Step 4: deploy both changes together. The deploy adds the Command Designer command and removes the Ribbon Workbench command atomically.

Steps 2-4 per command. For a project with 15 custom commands, budget a day per complex command, a couple hours for simple ones. Four or five working days total.

What breaks in migration

JavaScript that called utility libraries. Commands that invoked shared JavaScript functions from the form library don't translate directly to Power Fx. Two paths:

  1. Rewrite the utility in Power Fx (if it's simple enough).
  2. Keep a small JavaScript bridge: the Command Designer command calls a Power Fx function, which calls into the JavaScript library via the Launch() function's custom connector or a custom API endpoint.
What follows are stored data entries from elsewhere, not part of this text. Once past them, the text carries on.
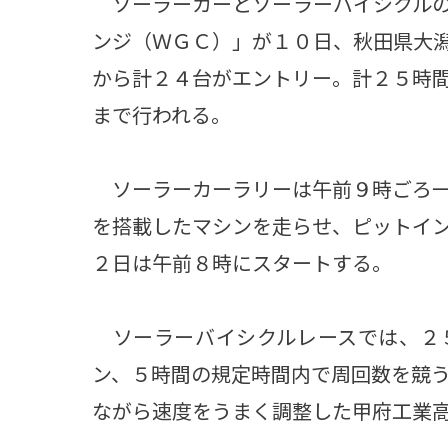
ソーラーカーとソーラーバイシクルの
ンジ（ＷＧＣ）」が１０日、秋田県大
から計２４台がエントリー。計２５時
まで行われる。
ソーラーカーラリーは午前９時ごろ一
を搭載したマシンを走らせ、ピットイ
２日は午前８時にスタートする。
ソーラーバイシクルレースでは、２
ン、５時間の規定時間内で周回数を競
ながら速度をうまく調整した甲府工業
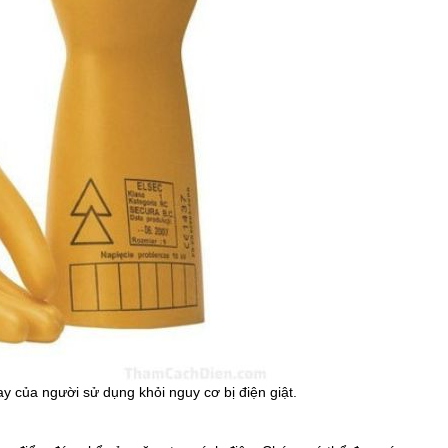
y của người sử dụng khỏi nguy cơ bị điện giật.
Path 2 sounds hacky but works. For utility logic that is genuinely shared across forms (e.g., "format phone number by country"), keeping the JavaScript and bridging is simpler than rewriting.

Conditional visibility based on related records. "Show this button if the account's parent has status X" requires a lookup from the current record to its parent, then a field check. In JavaScript this is a Xrm.WebApi call; in Power Fx it is a LookUp that may or may not delegate.

For simple parent checks, Power Fx works. For complex graph traversals, either denormalize the needed field onto the current table (via a rollup or plugin) or keep the command in Ribbon Workbench.

Button placement customization. Ribbon Workbench lets you specify exact positioning: "place this button to the left of Save, in the Actions group." Command Designer's placement controls are more limited - you pick a group, not an exact slot. If pixel-perfect placement matters, Ribbon Workbench retains an edge.

The one gotcha: solutions and ownership

Command Designer commands ship in the solution via new commandDefinition and commandComponent entities. Ribbon Workbench customizations ship via ribbon XML on the entity or application.

When both tools have touched the same entity's ribbon, solution imports can get confused. The safe pattern:

  • One tool per entity's ribbon at a time. If migrating, finish the entity before moving on.
  • Keep managed-solution layering in mind. A Ribbon Workbench customization from an older managed layer plus a Command Designer customization from the current solution can produce unpredictable behavior at runtime.

The one-year outlook

Microsoft's direction is toward Command Designer as the canonical tool. New command-related features (command bar on Canvas components, AI-assisted command generation) are shipping to Command Designer first.

Ribbon Workbench will remain supported for the foreseeable future as long as classic command bar exists, but the feature gap is widening. For any project with a five-year horizon, investing in Command Designer skills over Ribbon Workbench is the right bet.

If you have a Ribbon Workbench-heavy codebase, start migrating the commands you touch anyway on feature work. Don't do a big-bang migration unless you are already upgrading the app for other reasons. Incremental migration is the path that has worked across three projects we have moved.